HSBC Bank Canada recorded net income of $41 million for its latest quarter. That’s down from $51 million for the second quarter of 2001, a decrease of 19.6%.

The decrease is largely the result of a one-off restructuring cost of $28 million due the withdrawal from institutional equity sales, trading and research activities, said Martin Glynn, president and CEO, in a news release. “The decision to withdraw from institutional equities sales, trading and research activities was a difficult one, but we believe that it was necessary. We must ensure that we continue to operate in businesses that are profitable or strategically relevant to our North American and international operations.”

“The expansion of our wealth management business is a core component of HSBC’s overall growth strategy for Canada. As we continue to implement this strategy, I am confident that we will be successful in maintaining our reputation for outstanding customer service.”
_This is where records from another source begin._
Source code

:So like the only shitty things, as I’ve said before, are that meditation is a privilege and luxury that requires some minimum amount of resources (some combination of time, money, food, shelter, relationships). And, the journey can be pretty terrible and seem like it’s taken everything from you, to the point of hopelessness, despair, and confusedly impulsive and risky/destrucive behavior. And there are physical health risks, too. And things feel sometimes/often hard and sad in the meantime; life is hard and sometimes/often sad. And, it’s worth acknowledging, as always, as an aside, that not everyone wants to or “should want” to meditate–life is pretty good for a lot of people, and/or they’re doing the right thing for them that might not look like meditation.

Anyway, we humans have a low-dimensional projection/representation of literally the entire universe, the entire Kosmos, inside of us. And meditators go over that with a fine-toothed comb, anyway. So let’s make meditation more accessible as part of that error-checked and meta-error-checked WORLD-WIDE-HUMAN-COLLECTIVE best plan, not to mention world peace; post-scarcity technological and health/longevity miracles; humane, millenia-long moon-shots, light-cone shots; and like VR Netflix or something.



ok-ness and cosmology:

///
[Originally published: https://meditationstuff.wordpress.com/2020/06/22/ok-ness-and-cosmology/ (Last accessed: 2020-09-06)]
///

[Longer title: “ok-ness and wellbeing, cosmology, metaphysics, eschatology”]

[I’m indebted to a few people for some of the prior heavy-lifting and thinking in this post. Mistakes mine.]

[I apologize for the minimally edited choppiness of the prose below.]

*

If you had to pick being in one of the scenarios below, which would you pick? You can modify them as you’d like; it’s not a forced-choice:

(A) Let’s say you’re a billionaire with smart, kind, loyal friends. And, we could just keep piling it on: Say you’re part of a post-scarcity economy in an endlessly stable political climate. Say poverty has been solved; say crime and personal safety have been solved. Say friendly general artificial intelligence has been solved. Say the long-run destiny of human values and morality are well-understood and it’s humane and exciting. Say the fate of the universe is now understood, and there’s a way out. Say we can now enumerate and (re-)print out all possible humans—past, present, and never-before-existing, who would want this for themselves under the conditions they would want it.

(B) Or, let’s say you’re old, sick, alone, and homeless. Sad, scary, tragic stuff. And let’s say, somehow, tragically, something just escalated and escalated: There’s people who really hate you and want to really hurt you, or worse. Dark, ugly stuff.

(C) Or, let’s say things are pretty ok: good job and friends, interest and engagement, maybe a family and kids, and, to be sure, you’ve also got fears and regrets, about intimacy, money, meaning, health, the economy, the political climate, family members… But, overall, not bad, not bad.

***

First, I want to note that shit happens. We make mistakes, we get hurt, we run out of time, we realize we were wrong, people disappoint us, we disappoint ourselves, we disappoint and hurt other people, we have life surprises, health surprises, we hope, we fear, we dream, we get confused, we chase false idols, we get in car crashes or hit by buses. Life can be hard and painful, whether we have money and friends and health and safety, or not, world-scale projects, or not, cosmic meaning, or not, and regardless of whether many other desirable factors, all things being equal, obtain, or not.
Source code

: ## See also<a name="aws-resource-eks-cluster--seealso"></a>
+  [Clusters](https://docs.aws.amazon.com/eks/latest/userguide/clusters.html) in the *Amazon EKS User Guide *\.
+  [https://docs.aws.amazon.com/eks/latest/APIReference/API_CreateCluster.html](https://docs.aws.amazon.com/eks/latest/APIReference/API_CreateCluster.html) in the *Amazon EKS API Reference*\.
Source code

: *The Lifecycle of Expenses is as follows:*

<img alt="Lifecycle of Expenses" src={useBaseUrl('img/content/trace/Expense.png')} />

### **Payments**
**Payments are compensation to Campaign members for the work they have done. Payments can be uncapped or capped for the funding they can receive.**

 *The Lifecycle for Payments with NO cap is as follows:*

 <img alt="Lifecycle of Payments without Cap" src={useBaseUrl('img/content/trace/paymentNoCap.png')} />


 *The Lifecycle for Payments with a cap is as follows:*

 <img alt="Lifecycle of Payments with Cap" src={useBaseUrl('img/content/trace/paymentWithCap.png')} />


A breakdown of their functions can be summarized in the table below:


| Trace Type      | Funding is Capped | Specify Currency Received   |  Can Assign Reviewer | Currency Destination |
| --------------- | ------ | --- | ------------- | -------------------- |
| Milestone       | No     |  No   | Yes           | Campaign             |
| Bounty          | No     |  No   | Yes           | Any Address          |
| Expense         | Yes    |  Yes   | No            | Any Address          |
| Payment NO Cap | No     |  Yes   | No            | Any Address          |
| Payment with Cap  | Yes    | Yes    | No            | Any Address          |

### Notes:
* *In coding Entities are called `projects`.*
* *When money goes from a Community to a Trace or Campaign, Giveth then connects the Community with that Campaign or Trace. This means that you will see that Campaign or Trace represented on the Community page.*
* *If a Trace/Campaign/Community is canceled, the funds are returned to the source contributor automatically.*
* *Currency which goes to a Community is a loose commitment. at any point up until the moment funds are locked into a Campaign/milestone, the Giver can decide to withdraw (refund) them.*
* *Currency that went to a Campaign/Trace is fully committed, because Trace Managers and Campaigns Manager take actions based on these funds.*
Net interest income for the second quarter of 2002 was $213 million, an increase of $27 million over the second quarter of 2001. The increase in net interest income in the first half of 2002 was driven primarily by growth residential mortgages as the low interest rate environment had a positive impact on the housing market across Canada. The net interest margin widened to 2.86% for the half, compared with 2.67% for the similar period in 2001.

Non-interest expenses were $205 million in the quarter, compared to $172 million in the second quarter of 2001. Salaries and employee benefits were lower due primarily to lower performance-based compensation. Other non-interest expenses, excluding restructuring costs, were higher primarily due to a one-off operating loss.

The provision for credit losses was $43 million in the quarter, compared to $25 million in the second quarter of 2001. The higher provision level in the second quarter of this year related to an exposure in the telecommunications sector. The allowance for credit losses was in excess of impaired loans by $12 million.

Funds under management were $11 billion, compared to $11.1 billion at March 31 and $10 billion at the end of June 2001. Net new funds invested by customers during the second quarter of 2002 offset the fall in the equity markets over the same period. Including custody and administration balances, total assets under administration were $15.4 billion, an increase of $2 billion over 31 March 2002. This increase was attributed to HSBC Securities (Canada) Inc. assuming carrying broker activities for Merrill Lynch HSBC Canada Inc. in the second quarter of 2002.